Pra início de conversa: a ideia de que, como diria o Agente Smith, o ser humano e o câncer são as únicas formas de vida que se espalham de forma ilimitada está 100% errada. Se espalhar até os próprios limites, e inclusive consumir os recursos locais e morrer, é próprio da vida. Todo ser vivo faz isso. A especificidade da célula do câncer, nesse sentido, é que ela funciona como um ser vivo independente, ao invés de como parte do organismo humano. Não fosse assim, não falaríamos da importância de grandes predadores para o meio ambiente: o exemplo clássico dos bancos escolares, o da floresta em que tirados os lobos os veados comem tudo e morrem de fome, é um pouco forçado, mas claro. Nem humanos nem veados se autorregulam. 

E não, as culturas pré-capitalistas, ou não-ocidentais, também não se autorregulavam. O holocausto da invasão e da varíola nas Américas alterou o clima do planeta, que esfriou devido ao reflorestamento; ora, se as pessoas morrerem levou ao reflorestamento, é que não estava todo mundo numa harmonia edênica. No Oriente Médio, o crescente fértil, berço das primeiras cidades humanas, sofre com desertificação e salinização antropogênicas há mais de três mil anos. Existem leis da Roma republicana e da dinastia Han na China coibindo desmatamento - ou seja, tem lei porque já era um problema. Mais longe ainda no tempo, o aquecimento global antropogênico começa com a cultura do arroz de inundação no sudeste asiático, ainda no neolítico, que inclusive impediu uma era do gelo. Mais longe ainda, seres humanos contribuíram - o quão decisivamente ainda é motivo de debate - para a extinção da megafauna holártica e neotropical (do norte global e da América do Sul). 
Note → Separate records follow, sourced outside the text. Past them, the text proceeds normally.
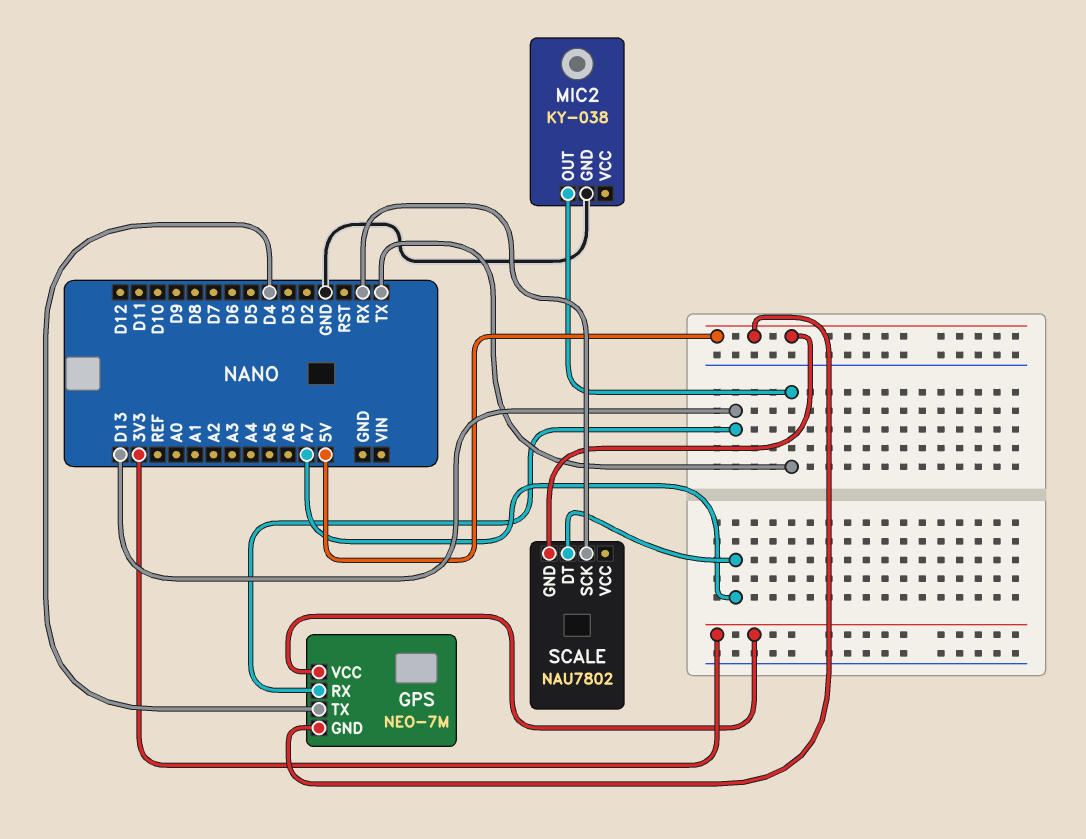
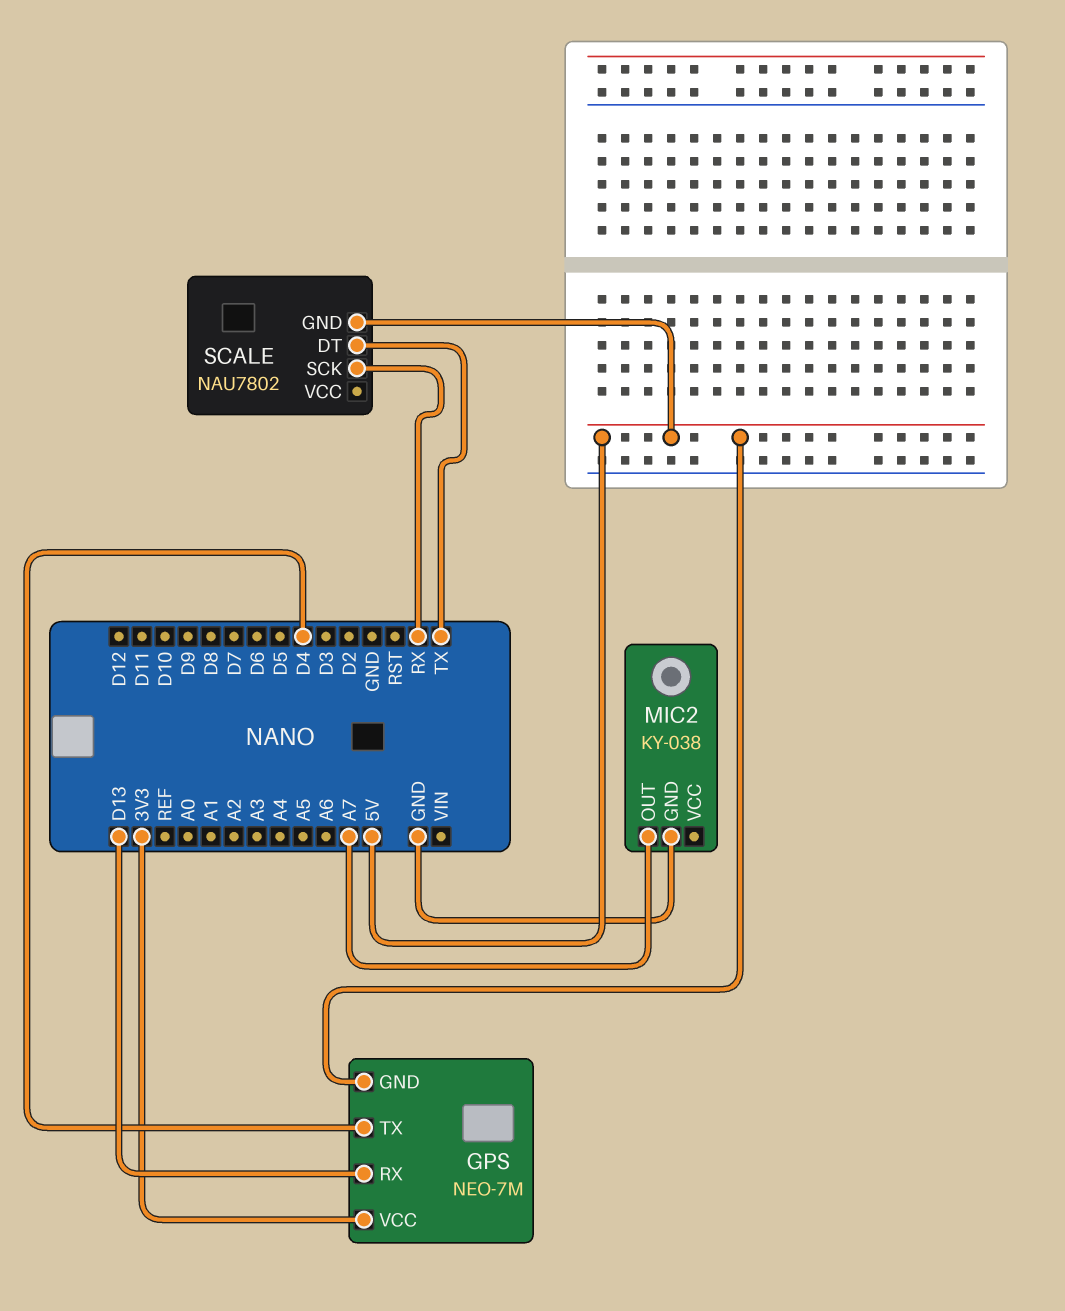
MIC2 pin OUT: TX -> A7
SCALE pin DT: A7 -> TX

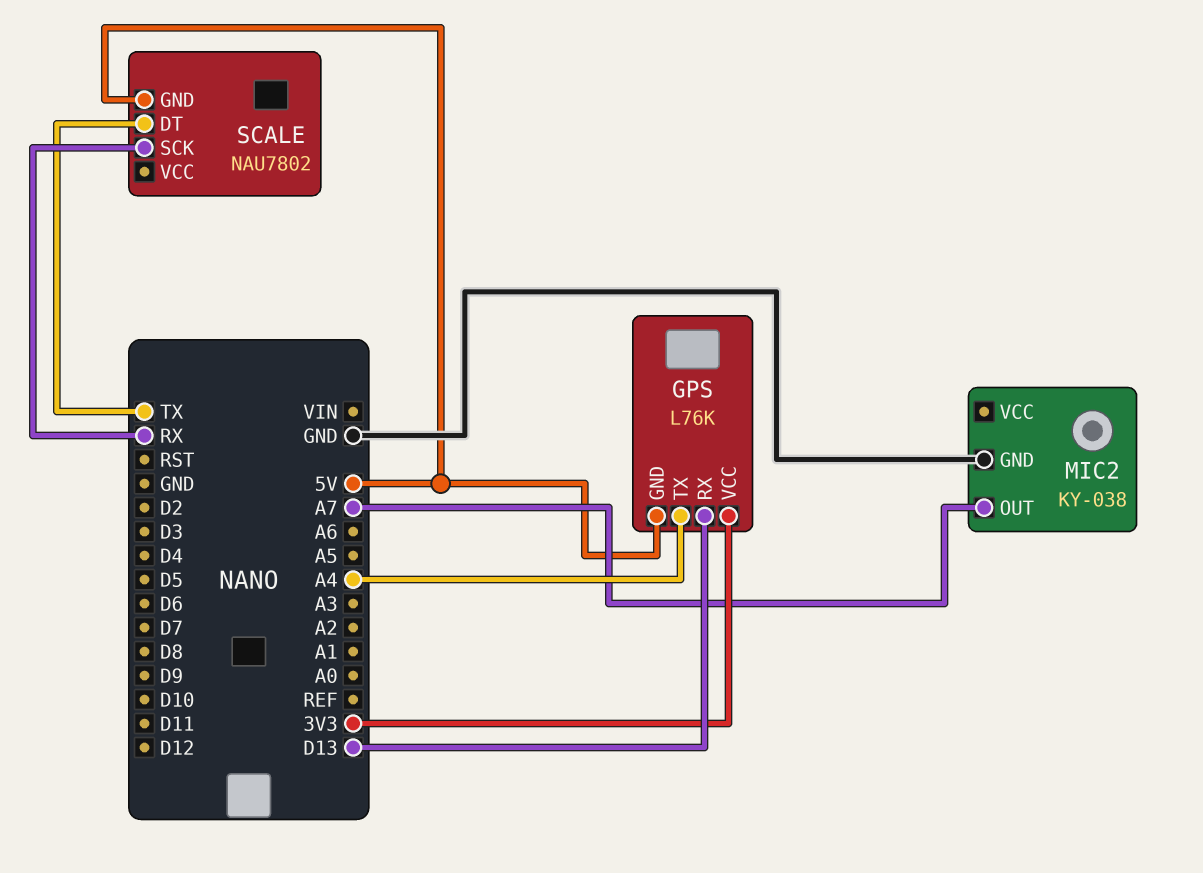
GPS: NEO-7M -> L76K
GPS pin TX: D4 -> A4

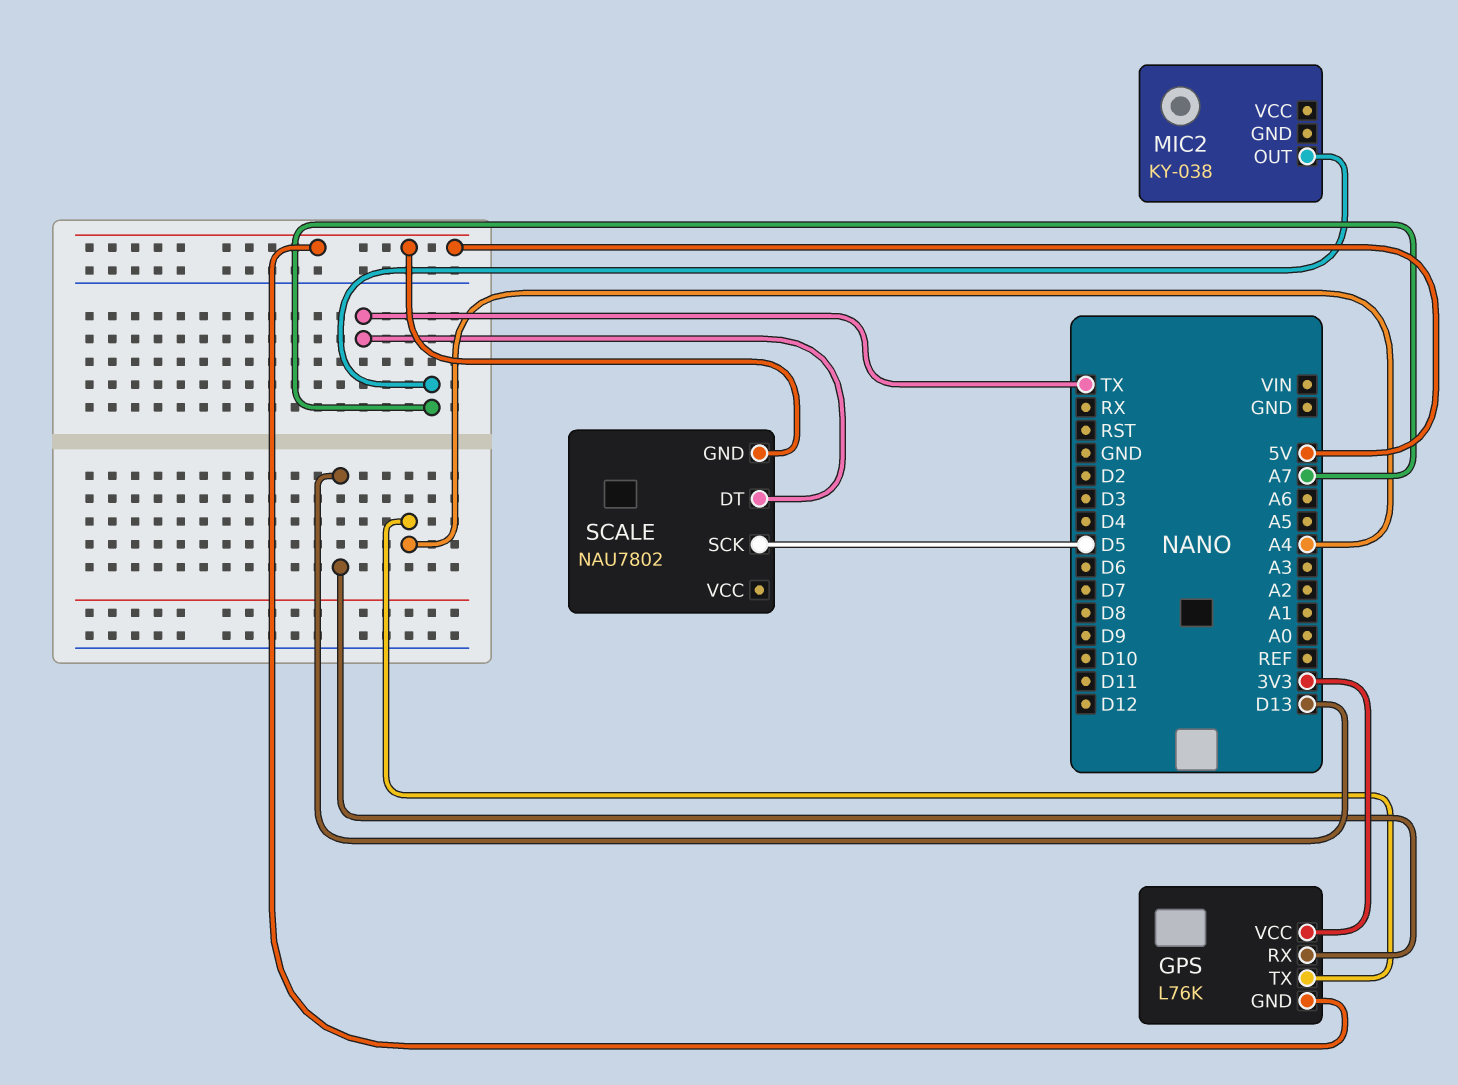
MIC2 pin GND: GND -> none
SCALE pin SCK: RX -> D5

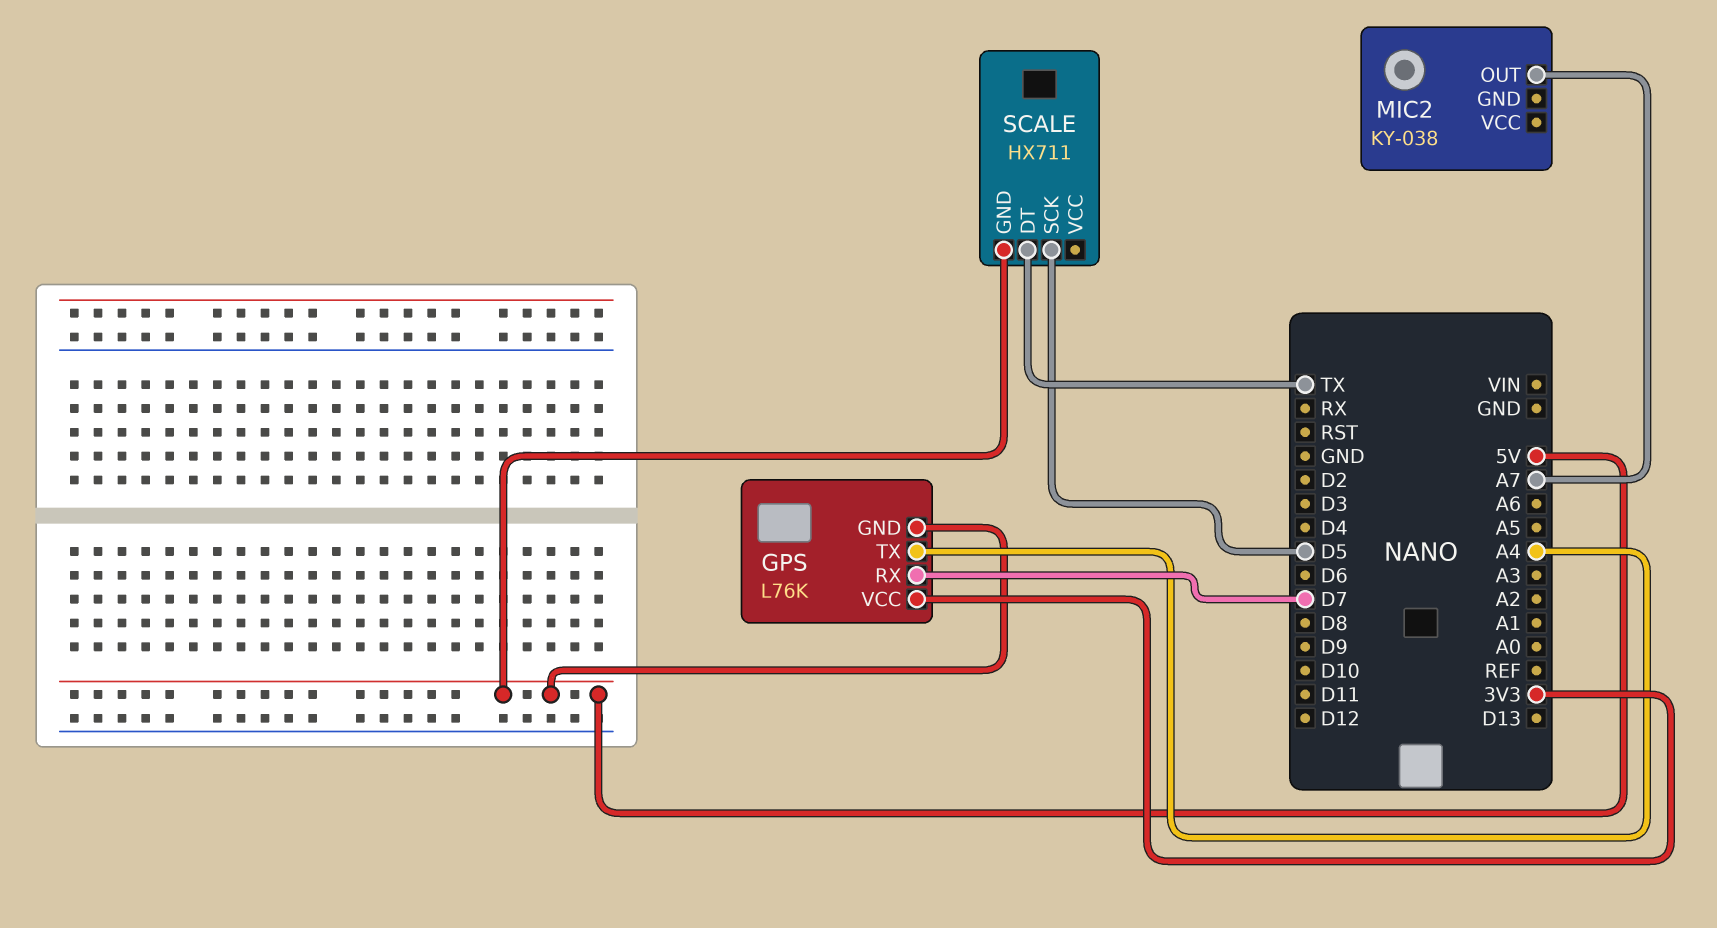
GPS pin RX: D13 -> D7
SCALE: NAU7802 -> HX711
O problema entrou em outro nível com a revolução industrial, essa gêmea xifópaga do capitalismo? Sem dúvida. O que define a revolução industrial, afinal de contas, é o uso dos combustíveis fósseis para multiplicar a energia disponível para o trabalho, e com isso o carbono sequestrado pelas plantas e algas por milhões de anos começou a ser liberado em escala maciça. Pior: na segunda revolução industrial, a do automóvel, isso passou a ser feito menos para solucionar problemas práticos do que para alimentar uma engrenagem de status e poder cada vez mais bizantina e cada vez mais faminta de recursos, do próprio automóvel ao eletrônico com "obsolescência programada" à compra na Amazon como terapia, ao bitcoin, cuja melhor descrição é "imagina se você deixar o carro ligado o dia inteiro pudesse gerar sudokus completos pra trocar por cocaína." 

A situação é claramente inviável. O mais próximo que se pode chegar de um consenso científico hoje é que temos anos, e não décadas, para frear a catástrofe climática, e o capitalismo em sua espiral centrífuga é um obstáculo. Mas o que quero pontuar é que ele não é uma queda do paraíso. Não houve o mundo edênico pré-capitalista, não houve a sociedade autorregulada, e nem a natureza não-humana é autorregulada. O que precisamos não é voltar ao passado, é criar algo novo.